▶ **Work order a**: Reproduce the rows that follow the passage on L2 cache misses below, from the start of the rows through the line containing "пример переложения на современность традиций", inclusive. Leave the pictures out of your answer.

▶ **Text under study**:
Finally, Figure 6.4 presents the miss rates observed at the shared L2 cache. Similar to the previous figure, three bars represent misses from instruction accesses, load accesses and store accesses, respectively. Instead of separating OS and user miss components, each bar shows the classification based on where a particular miss sources the data from: main memory or another L1 cache (coherence). The L2 cache see negligible instruction misses, as its large capacity is able to retain bulk of the dynamic code footprint. Zeus exhibits the worst data miss characteristics, showing MPKIs of 7.4 and 9.6, from load and store operations, respectively. Relatively larger L2 miss rates in Zeus cause the increased data reference latency seen in Figure 6.2.



Figure 6.4: L2 misses presented as misses per kilo instructions (MPKI). From left to right, the three bars represent instruction fetch misses, data cache misses from load operations, and data cache misses from store operations, respectively. Each bar is also broken into two parts showing the misses that source data from the main memory and remote L1, respectively.

▶ **Data extracts**:
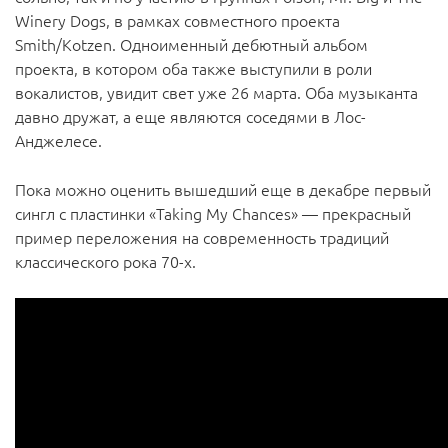
Winery Dogs, в рамках совместного проекта
Smith/Kotzen. Одноименный дебютный альбом
проекта, в котором оба также выступили в роли
вокалистов, увидит свет уже 26 марта. Оба музыканта
давно дружат, а еще являются соседями в Лос-
Анджелесе.
Пока можно оценить вышедший еще в декабре первый
сингл с пластинки «Taking My Chances» — прекрасный
пример переложения на современность традиций
классического рока 70-х.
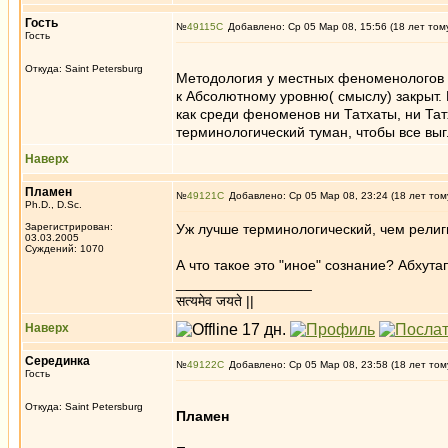
Гость
№
49115
Добавлено: Ср 05 Мар 08, 15:56 (18 лет том
Гость
Откуда: Saint Petersburg
Методология у местных феноменологов о
к Абсолютному уровню( смыслу) закрыт.
как среди феноменов ни Татхаты, ни Тат
терминологический туман, чтобы все вы
Наверх
Пламен
№
49121
Добавлено: Ср 05 Мар 08, 23:24 (18 лет том
Ph.D., D.Sc.
Зарегистрирован:
Уж лучше терминологический, чем религ
03.03.2005
Суждений: 1070
А что такое это "иное" сознание? Абху
_________________
सत्यमेव जयते ||
Наверх
Серединка
№
49122
Добавлено: Ср 05 Мар 08, 23:58 (18 лет том
Гость
Откуда: Saint Petersburg
Пламен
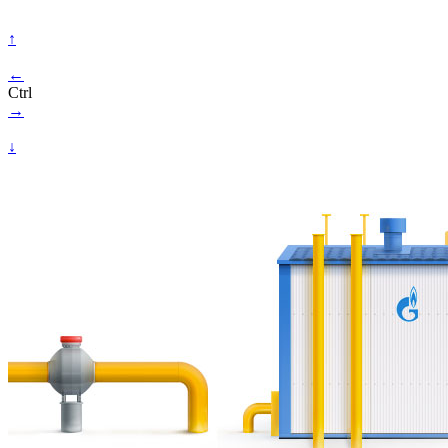
↑
←
Ctrl
→
↓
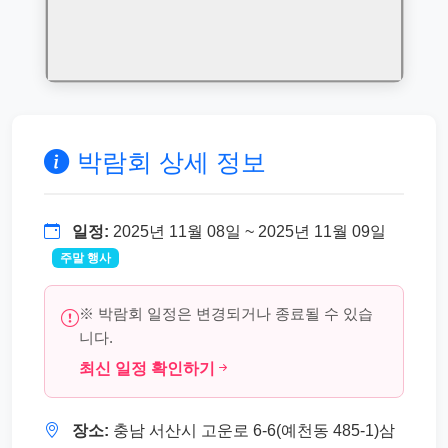
박람회 상세 정보
일정:
2025년 11월 08일 ~ 2025년 11월 09일
주말 행사
※ 박람회 일정은 변경되거나 종료될 수 있습
니다.
최신 일정 확인하기
장소:
충남 서산시 고운로 6-6(예천동 485-1)삼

▶ **Work order b**: Render into Spanish this sentence from the passage on L2 cache misses: "Zeus exhibits the worst data miss characteristics, showing MPKIs of 7.4 and 9.6, from load and store operations, respectively."

▶ **Answer section a**:
Winery Dogs, в рамках совместного проекта
Smith/Kotzen. Одноименный дебютный альбом
проекта, в котором оба также выступили в роли
вокалистов, увидит свет уже 26 марта. Оба музыканта
давно дружат, а еще являются соседями в Лос-
Анджелесе.
Пока можно оценить вышедший еще в декабре первый
сингл с пластинки «Taking My Chances» — прекрасный
пример переложения на современность традиций

▶ **Answer section b**: Zeus presenta las peores características de fallos de datos, con MPKI de 7,4 y 9,6 en las operaciones de carga y de almacenamiento, respectivamente.